Activity of La0.8Sr0.2FeO3 (LSF) to the fuel electrode reaction in solid oxide reversible cells (SORCs) was investigated by using La0.9Sr0.1Ga0.8Mg0.2O3 (LSGM) and Ba0.6La0.4CoO3 (BLC) as electrolyte and air electrode, respectively. In electrolysis mode (SOEC), the LSF electrode exhibited small overpotential under the atmosphere without H-2 cofeeding; the current densities reached -1.42, -0.92, and -0.36 A/cm(2) at 1.4 V at 900, 800, and 700 degrees C, respectively, and the H-2 formation rate is well agreed with that estimated by Faraday's law.
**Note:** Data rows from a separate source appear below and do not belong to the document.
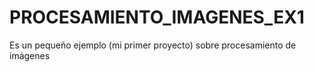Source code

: # PROCESAMIENTO_IMAGENES_EX1
Es un pequeño ejemplo (mi primer proyecto) sobre procesamiento de imágenes
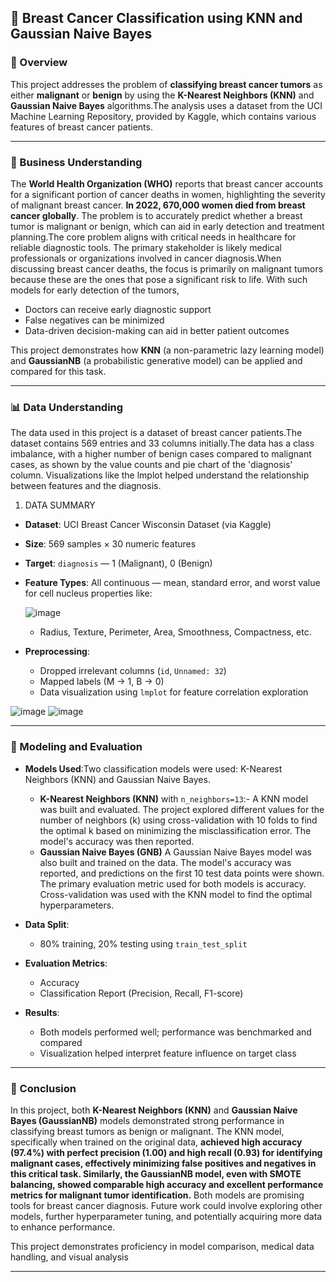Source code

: 
## 🧬 Breast Cancer Classification using KNN and Gaussian Naive Bayes

### 🧩 Overview
This project addresses the problem of **classifying breast cancer tumors** as either **malignant** or **benign** by using the **K-Nearest Neighbors (KNN)** and **Gaussian Naive Bayes** algorithms.The analysis uses a dataset from the UCI Machine Learning Repository, provided by Kaggle, which contains various features of breast cancer patients.

---

### 💼 Business Understanding

The **World Health Organization (WHO)** reports that breast cancer accounts for a significant portion of cancer deaths in women, highlighting the severity of malignant breast cancer. **In 2022, 670,000 women died from breast cancer globally**. The problem is to accurately predict whether a breast tumor is malignant or benign, which can aid in early detection and treatment planning.The core problem aligns with critical needs in healthcare for reliable diagnostic tools. The primary stakeholder is likely medical professionals or organizations involved in cancer diagnosis.When discussing breast cancer deaths, the focus is primarily on malignant tumors because these are the ones that pose a significant risk to life. With such models for early detection of the tumors, 

* Doctors can receive early diagnostic support
* False negatives can be minimized
* Data-driven decision-making can aid in better patient outcomes

This project demonstrates how **KNN** (a non-parametric lazy learning model) and **GaussianNB** (a probabilistic generative model) can be applied and compared for this task.

---

### 📊 Data Understanding
The data used in this project is a dataset of breast cancer patients.The dataset contains 569 entries and 33 columns initially.The data has a class imbalance, with a higher number of benign cases compared to malignant cases, as shown by the value counts and pie chart of the 'diagnosis' column. Visualizations like the lmplot helped understand the relationship between features and the diagnosis.

1. DATA SUMMARY

* **Dataset**: UCI Breast Cancer Wisconsin Dataset (via Kaggle)
* **Size**: 569 samples × 30 numeric features
* **Target**: `diagnosis` — 1 (Malignant), 0 (Benign)
* **Feature Types**: All continuous — mean, standard error, and worst value for cell nucleus properties like:

     ![image](https://github.com/user-attachments/assets/5864b1fe-4829-4f2b-83e4-fc6487f8c635)

  * Radius, Texture, Perimeter, Area, Smoothness, Compactness, etc.
* **Preprocessing**:

  * Dropped irrelevant columns (`id`, `Unnamed: 32`)
  * Mapped labels (M → 1, B → 0)
  * Data visualization using `lmplot` for feature correlation exploration
 
![image](https://github.com/user-attachments/assets/86f241b3-e587-4c07-8dd8-d04f5a932e21)
![image](https://github.com/user-attachments/assets/b94816a7-827e-4ca9-9377-52a3b26a3e79)





---

### 🤖 Modeling and Evaluation

* **Models Used**:Two classification models were used: K-Nearest Neighbors (KNN) and Gaussian Naive Bayes.
  * **K-Nearest Neighbors (KNN)** with `n_neighbors=13`:- A KNN model was built and evaluated. The project explored different values for the number of neighbors (k) using cross-validation with 10 folds to find the optimal k based on minimizing the misclassification error. The model's accuracy was then reported.
  * **Gaussian Naive Bayes (GNB)** A Gaussian Naive Bayes model was also built and trained on the data. The model's accuracy was reported, and predictions on the first 10 test data points were shown.
The primary evaluation metric used for both models is accuracy. Cross-validation was used with the KNN model to find the optimal hyperparameters.

* **Data Split**:

  * 80% training, 20% testing using `train_test_split`
* **Evaluation Metrics**:

  * Accuracy
  * Classification Report (Precision, Recall, F1-score)
    
* **Results**:

  * Both models performed well; performance was benchmarked and compared
  * Visualization helped interpret feature influence on target class

---

### 📌 Conclusion

In this project, both **K-Nearest Neighbors (KNN)** and **Gaussian Naive Bayes (GaussianNB)** models demonstrated strong performance in classifying breast tumors as benign or malignant. The KNN model, specifically when trained on the original data, **achieved high accuracy (97.4%) with perfect precision (1.00) and high recall (0.93) for identifying malignant cases, effectively minimizing false positives and negatives in this critical task. Similarly, the GaussianNB model, even with SMOTE balancing, showed comparable high accuracy and excellent performance metrics for malignant tumor identification.** Both models are promising tools for breast cancer diagnosis. Future work could involve exploring other models, further hyperparameter tuning, and potentially acquiring more data to enhance performance.

This project demonstrates proficiency in model comparison, medical data handling, and visual analysis

---


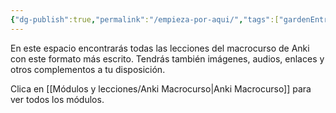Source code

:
 ```yaml
---
{"dg-publish":true,"permalink":"/empieza-por-aqui/","tags":["gardenEntry"],"noteIcon":"","updated":"2024-05-16T10:47:19.477+02:00"}
---
```



En este espacio encontrarás todas las lecciones del macrocurso de Anki con este formato más escrito. Tendrás también imágenes, audios, enlaces y otros complementos a tu disposición.

Clica en [[Módulos y lecciones/Anki Macrocurso\|Anki Macrocurso]] para ver todos los módulos. 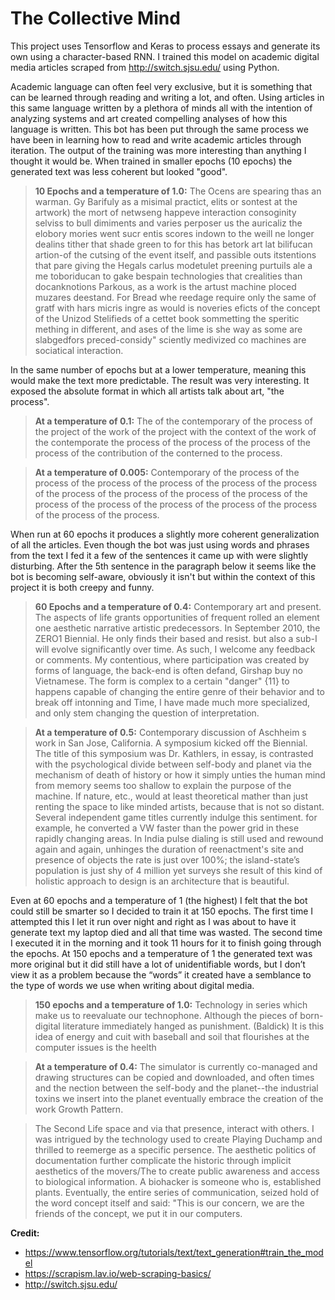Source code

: # The Collective Mind

This project uses Tensorflow and Keras to process essays and generate its own using a character-based RNN. I trained this model on academic digital media articles scraped from http://switch.sjsu.edu/ using Python. 

Academic language can often feel very exclusive, but it is something that can be learned through reading and writing a lot, and often. Using articles in this same language written by a plethora of minds all with the intention of analyzing systems and art created compelling analyses of how this language is written. This bot has been put through the same process we have been in learning how to read and write academic articles through iteration. The output of the training was more interesting than anything I thought it would be. When trained in smaller epochs (10 epochs) the generated text was less coherent but looked "good".

>**10 Epochs and a temperature of 1.0:**
The Ocens are spearing thas an warman.  Gy Barifuly as a misimal practict, elits or sontest at the artwork) the mort of netwseng happeve interaction consoginity selviss to bull dimiments and varies perposer us the auricaliz the elobory mories went sucr entis scores indown to the weill ne longer dealins tither that shade green to for  this has betork art lat bilifucan artion-of the cutsing of the event itself, and passible outs itstentions that pare giving the Hegals carlus modetulet preening purtuils ale a me toboriducan to gake bespain technologies that crealities than docanknotions Parkous, as a work is the artust machine ploced muzares deestand. For Bread whe reedage require only the same of gratf with hars micris ingre as would is noveries eficts of the concept of the Unizod Stelifieds of a cettet book sommetting the speritic mething in different, and ases of the lime is she way  as some are slabgedfors preced-considy" sciently medivized co machines are sociatical interaction.

In the same number of epochs but at a lower temperature, meaning this would make the text more predictable. The result was very interesting. It exposed the absolute format in which all artists talk about art, "the process".

>**At a temperature of 0.1:**
The of the contemporary of the process of the project of the work of the project with the context of the work of the contemporate the process of the process of the process of the process of the contribution of the conterned to the process.

>**At a temperature of 0.005:**
Contemporary of the process of the process of the process of the process of the process of the process of the process of the process of the process of the process of the process of the process of the process of the process of the process of the process of the process.

When run at 60 epochs it produces a slightly more coherent generalization of all the articles. Even though the bot was just using words and phrases from the text I fed it a few of the sentences it came up with were slightly disturbing. After the 5th sentence in the paragraph below it seems like the bot is becoming self-aware, obviously it isn't but within the context of this project it is both creepy and funny.

>**60 Epochs and a temperature of 0.4:**
Contemporary art and present. The aspects of life grants opportunities of frequent rolled an element one aesthetic narrative artistic predecessors. In September 2010, the ZERO1 Biennial. He only finds their based and resist.  but also a sub-I will evolve significantly over time. As such, I welcome any feedback or comments. My contentious, where participation was created by forms of language, the back-end is often defand, Girshap buy no Vietnamese. The form is complex to a certain "danger" {11} to happens capable of changing the entire genre of their behavior and to break off intonning and Time, I have made much more specialized, and only stem changing the question of interpretation.

>**At a temperature of 0.5:**
Contemporary discussion of Aschheim s work in San Jose, California. A symposium kicked off the Biennial. The title of this symposium was Dr. Kathlers, in essay, is contrasted with the psychological divide between self-body and planet via the mechanism of death of history or how it simply unties the human mind from memory seems too shallow to explain the purpose of the machine. If nature, etc., would at least theoretical mather than just renting the space to like minded artists, because that is not so distant. Several independent game titles currently indulge this sentiment. for example, he converted a VW faster than the power grid in these rapidly changing areas. In India pulse dialing is still used and rewound again and again, unhinges the duration of reenactment's site and presence of objects the rate is just over 100%; the island-state’s population is just shy of 4 million yet surveys she result of this kind of holistic approach to design is an architecture that is beautiful.

Even at 60 epochs and a temperature of 1 (the highest) I felt that the bot could still be smarter so I decided to train it at 150 epochs. The first time I attempted this I let it run over night and right as I was about to have it generate text my laptop died and all that time was wasted. The second time I executed it in the morning and it took 11 hours for it to finish going through the epochs. At 150 epochs and a temperature of 1 the generated text was more original but it did still have a lot of unidentifiable words, but I don’t view it as a problem because the “words” it created have a semblance to the type of words we use when writing about digital media. 

>**150 epochs and a temperature of 1.0:**
Technology in series which make us to reevaluate our technophone. Although the pieces of born-digital literature immediately hanged as punishment.  (Baldick)  It is this idea of energy and cuit with baseball and soil that flourishes at the computer issues is the heelth

>**At a temperature of 0.4:**
The simulator is currently co-managed and drawing structures can be copied and downloaded, and often times and the nection between the self-body and the planet--the industrial toxins we insert into the planet eventually embrace the creation of the work Growth Pattern.

>The Second Life space and via that presence, interact with others. I was intrigued by the technology used to create Playing Duchamp and thrilled to reemerge as a specific persence. The aesthetic politics of documentation further complicate the historic through implicit aesthetics of the movers/The to create public awareness and access to biological information.  A biohacker is someone who is, established plants. Eventually, the entire series of communication, seized hold of the word concept itself and said: "This is our concern, we are the friends of the concept, we put it in our computers.

**Credit:**
* https://www.tensorflow.org/tutorials/text/text_generation#train_the_model
* https://scrapism.lav.io/web-scraping-basics/
* http://switch.sjsu.edu/
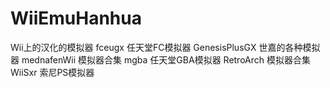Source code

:﻿# WiiEmuHanhua
Wii上的汉化的模拟器
fceugx          任天堂FC模拟器
GenesisPlusGX   世嘉的各种模拟器
mednafenWii     模拟器合集
mgba            任天堂GBA模拟器
RetroArch       模拟器合集
WiiSxr          索尼PS模拟器
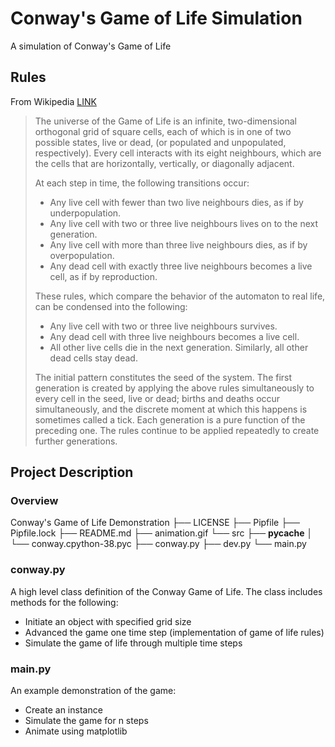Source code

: # Conway's Game of Life Simulation
A simulation of Conway's Game of Life

## Rules

From Wikipedia [LINK](https://en.wikipedia.org/wiki/Conway%27s_Game_of_Life)

> The universe of the Game of Life is an infinite, two-dimensional orthogonal grid of square cells, each of which is in one of two possible states, live or dead, (or populated and unpopulated, respectively). Every cell interacts with its eight neighbours, which are the cells that are horizontally, vertically, or diagonally adjacent. 
> 
> At each step in time, the following transitions occur:
>  * Any live cell with fewer than two live neighbours dies, as if by underpopulation.
>  * Any live cell with two or three live neighbours lives on to the next generation.
>  * Any live cell with more than three live neighbours dies, as if by overpopulation.
>  * Any dead cell with exactly three live neighbours becomes a live cell, as if by reproduction.
> 
> These rules, which compare the behavior of the automaton to real life, can be condensed into the following:
>  * Any live cell with two or three live neighbours survives.
>  * Any dead cell with three live neighbours becomes a live cell.
>  * All other live cells die in the next generation. Similarly, all other dead cells stay dead.
> 
> The initial pattern constitutes the seed of the system. The first generation is created by applying the above rules simultaneously to every cell in the seed, live or dead; births and deaths occur simultaneously, and the discrete moment at which this happens is sometimes called a tick. Each generation is a pure function of the preceding one. The rules continue to be applied repeatedly to create further generations.

## Project Description

### Overview
Conway's Game of Life Demonstration
├── LICENSE
├── Pipfile
├── Pipfile.lock
├── README.md
├── animation.gif
└── src
    ├── __pycache__
    │   └── conway.cpython-38.pyc
    ├── conway.py
    ├── dev.py
    └── main.py

### conway.py

A high level class definition of the Conway Game of Life. The class includes methods for the following:
 * Initiate an object with specified grid size
 * Advanced the game one time step (implementation of game of life rules)
 * Simulate the game of life through multiple time steps


### main.py

An example demonstration of the game:
 * Create an instance
 * Simulate the game for n steps
 * Animate using matplotlib

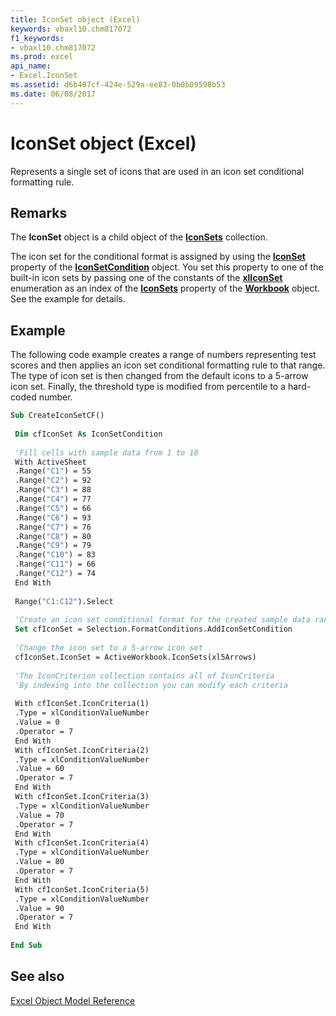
 ```yaml
---
title: IconSet object (Excel)
keywords: vbaxl10.chm817072
f1_keywords:
- vbaxl10.chm817072
ms.prod: excel
api_name:
- Excel.IconSet
ms.assetid: d6b407cf-424e-529a-ee83-0b0b09598b53
ms.date: 06/08/2017
---
```



# IconSet object (Excel)

Represents a single set of icons that are used in an icon set conditional formatting rule.


## Remarks

The  **IconSet** object is a child object of the **[IconSets](Excel.IconSets.md)** collection.

The icon set for the conditional format is assigned by using the  **[IconSet](Excel.IconSetCondition.IconSet.md)** property of the **[IconSetCondition](Excel.IconSetCondition.md)** object. You set this property to one of the built-in icon sets by passing one of the constants of the **[xlIconSet](Excel.XlIconSet.md)** enumeration as an index of the **[IconSets](Excel.Workbook.IconSets.md)** property of the **[Workbook](Excel.Workbook.md)** object. See the example for details.


## Example

The following code example creates a range of numbers representing test scores and then applies an icon set conditional formatting rule to that range. The type of icon set is then changed from the default icons to a 5-arrow icon set. Finally, the threshold type is modified from percentile to a hard-coded number.


```vb
Sub CreateIconSetCF() 
 
 Dim cfIconSet As IconSetCondition 
 
 'Fill cells with sample data from 1 to 10 
 With ActiveSheet 
 .Range("C1") = 55 
 .Range("C2") = 92 
 .Range("C3") = 88 
 .Range("C4") = 77 
 .Range("C5") = 66 
 .Range("C6") = 93 
 .Range("C7") = 76 
 .Range("C8") = 80 
 .Range("C9") = 79 
 .Range("C10") = 83 
 .Range("C11") = 66 
 .Range("C12") = 74 
 End With 
 
 Range("C1:C12").Select 
 
 'Create an icon set conditional format for the created sample data range 
 Set cfIconSet = Selection.FormatConditions.AddIconSetCondition 
 
 'Change the icon set to a 5-arrow icon set 
 cfIconSet.IconSet = ActiveWorkbook.IconSets(xl5Arrows) 
 
 'The IconCriterion collection contains all of IconCriteria 
 'By indexing into the collection you can modify each criteria 
 
 With cfIconSet.IconCriteria(1) 
 .Type = xlConditionValueNumber 
 .Value = 0 
 .Operator = 7 
 End With 
 With cfIconSet.IconCriteria(2) 
 .Type = xlConditionValueNumber 
 .Value = 60 
 .Operator = 7 
 End With 
 With cfIconSet.IconCriteria(3) 
 .Type = xlConditionValueNumber 
 .Value = 70 
 .Operator = 7 
 End With 
 With cfIconSet.IconCriteria(4) 
 .Type = xlConditionValueNumber 
 .Value = 80 
 .Operator = 7 
 End With 
 With cfIconSet.IconCriteria(5) 
 .Type = xlConditionValueNumber 
 .Value = 90 
 .Operator = 7 
 End With 
 
End Sub
```


## See also


[Excel Object Model Reference](overview/Excel/object-model.md)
On the other hand, in the SOEC-SOFC reversible mode with the gas composition of 20% steam/20%H-2/60% Ar, the maximum power densities of 0.42, 0.28, and 0.11 W/cm(2) were achieved at 900, 800, and 700 degrees C, respectively. In addition, the cyclic reversible operation was also investigated at 800 degrees C, and it was found that the cell showed high stability over 30 cycles. DC polarization measurement suggests that the exchange current density of LSF is 14 mA/cm(2) at 700 degrees C, which is almost the same as that of Ni-YSZ reported. X-ray diffraction (XRD) measurement and scanning electron microscopy (SEM) observation after the reversible measurement suggest that LSF is highly stable under SOEC-SOFC cyclic operation conditions. Therefore, LSF is promising as the fuel electrode for SORCs, although the conductivity is not sufficiently high as an electrode.